Greene's victory took on added strangeness when The Associated Press reported Greene was facing felony obscenity charges arising from a University of South Carolina student's allegation that he had harassed her with computer pornography. After that November charge, Greene told a magistrate he didn't have enough money to afford a lawyer and was appointed -- at taxpayers' expense -- a public defender. Greene has said he is innocent of the pornography charge.

Then, in March, Greene somehow came up with $10,400 in cash to pay the Democratic Party filing fee to run for U.S. Senate.

Lloyd said his agency's inquiry was triggered by inconsistencies between Greene's assertion to the court that he had no money and needed a taxpayer-supported lawyer, and his unexplained acquisition of $10,400 to pay the filing fee.

"We want to see how he came up with the money," Lloyd said.

Greene reported just over $1,000 in monthly income on court paperwork, and has told reporters that the $10,400 was money he had saved. But he declined to produce records to show where the money came from.

Fifth Circuit Solicitor Barney Giese, reached at home Sunday afternoon, confirmed his office was working with SLED. He declined further comment.

National news media have portrayed the Greene situation as yet another bizarre act in South Carolina's unending episodes of political weirdness, including racist statements and public adultery confessions and charges by prominent people in public life.

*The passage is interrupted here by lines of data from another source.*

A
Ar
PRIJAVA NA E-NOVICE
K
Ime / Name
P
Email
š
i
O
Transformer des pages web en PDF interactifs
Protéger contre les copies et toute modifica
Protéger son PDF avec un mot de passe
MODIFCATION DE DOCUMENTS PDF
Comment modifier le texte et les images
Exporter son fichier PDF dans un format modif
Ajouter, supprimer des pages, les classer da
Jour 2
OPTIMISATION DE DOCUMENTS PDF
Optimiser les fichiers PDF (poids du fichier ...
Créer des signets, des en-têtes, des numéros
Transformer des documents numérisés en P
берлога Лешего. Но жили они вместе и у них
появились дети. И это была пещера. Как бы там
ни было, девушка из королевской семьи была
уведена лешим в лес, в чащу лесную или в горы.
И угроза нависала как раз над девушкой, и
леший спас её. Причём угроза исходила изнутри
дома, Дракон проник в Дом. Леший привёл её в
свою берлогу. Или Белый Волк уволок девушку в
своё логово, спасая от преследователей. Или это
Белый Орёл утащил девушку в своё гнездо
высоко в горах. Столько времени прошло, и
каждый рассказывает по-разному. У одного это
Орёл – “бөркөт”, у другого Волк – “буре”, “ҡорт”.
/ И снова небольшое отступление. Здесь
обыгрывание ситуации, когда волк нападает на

Greene's situation has embarrassed Democrats, who are mortified their party nominated such an unknown to face U.S. Sen. Jim DeMint, R-S.C., in November. The GOP already has begun to use Greene's victory to belittle the gubernatorial bid of Sen. Vincent Sheheen, D-Kershaw. Despite there being no evidence Sheheen and Greene even knew each other, Republicans already publicly assert that voters should consider the two Democrats a package.

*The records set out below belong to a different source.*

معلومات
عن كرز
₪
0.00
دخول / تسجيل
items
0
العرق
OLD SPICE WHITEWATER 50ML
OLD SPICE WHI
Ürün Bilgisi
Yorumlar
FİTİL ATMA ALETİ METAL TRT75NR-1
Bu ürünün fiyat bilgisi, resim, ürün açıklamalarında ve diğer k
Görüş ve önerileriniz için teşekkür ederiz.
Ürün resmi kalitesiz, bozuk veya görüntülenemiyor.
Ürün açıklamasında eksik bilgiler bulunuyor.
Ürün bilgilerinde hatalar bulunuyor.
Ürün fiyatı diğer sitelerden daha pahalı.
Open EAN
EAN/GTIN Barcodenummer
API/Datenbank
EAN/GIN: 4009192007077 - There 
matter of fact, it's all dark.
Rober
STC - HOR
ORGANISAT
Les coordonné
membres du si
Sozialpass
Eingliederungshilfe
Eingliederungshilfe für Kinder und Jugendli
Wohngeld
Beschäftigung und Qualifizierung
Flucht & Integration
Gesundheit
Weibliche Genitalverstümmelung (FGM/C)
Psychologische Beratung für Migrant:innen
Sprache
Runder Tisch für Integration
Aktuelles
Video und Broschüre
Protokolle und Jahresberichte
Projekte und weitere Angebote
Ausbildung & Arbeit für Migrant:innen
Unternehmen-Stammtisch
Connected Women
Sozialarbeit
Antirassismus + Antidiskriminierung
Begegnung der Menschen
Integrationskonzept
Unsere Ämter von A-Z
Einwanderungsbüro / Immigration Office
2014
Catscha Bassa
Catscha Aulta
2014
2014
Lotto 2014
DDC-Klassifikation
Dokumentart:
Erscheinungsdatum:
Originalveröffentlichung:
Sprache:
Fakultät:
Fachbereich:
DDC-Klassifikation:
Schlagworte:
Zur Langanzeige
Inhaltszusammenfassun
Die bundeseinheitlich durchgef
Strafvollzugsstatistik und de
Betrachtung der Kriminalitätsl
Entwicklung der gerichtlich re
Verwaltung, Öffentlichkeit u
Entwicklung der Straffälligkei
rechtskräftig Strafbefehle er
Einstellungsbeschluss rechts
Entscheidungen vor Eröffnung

Dick Harpootlian, a former 5th Circuit solicitor and former S.C. State Democratic Party chairman, said Sunday he was glad to hear a credible law agency is probing Greene's finances.

"Forget about the politics," Harpootlian said. "It's essential for the integrity of the courts this be cleared up. Someone made a representation to the court that he was indigent and then got what would be thousands of dollars of free legal services at taxpayer expense."

Harpootlian, who has extensive criminal law experience, said it's rare for law enforcement to actually verify bank accounts of people who claim they don't have enough money to hire a private attorney and therefore qualify for a taxpayer-paid lawyer. If someone deliberately lied about their financial resources to get a free lawyer, Harpootlian said, that could be grounds for criminal charges.

In another development Sunday, 5th Circuit Public Defender Doug Strickler said he no longer represents Greene.

Early last week, Strickler told The State, he received a letter from a private attorney telling him he represents Greene in the pornography charges.

"We have been relieved by the court," Strickler said.

Greene has told the Associated Press he hired Columbia attorney Eleazer Carter, who has said he was hoping to represent Greene but did not immediately return messages Monday.

The attention surrounding Greene’s candidacy has attracted several other candidates. Supporters of Linda Ketner, who as a Democrat two years ago nearly unseated GOP incumbent U.S. Rep. Henry Brown, are collecting petition signatures to get her name on the Senate ballot.

And anti-nuclear activist Tom Clements has filed paperwork to represent the Green Party in the November election.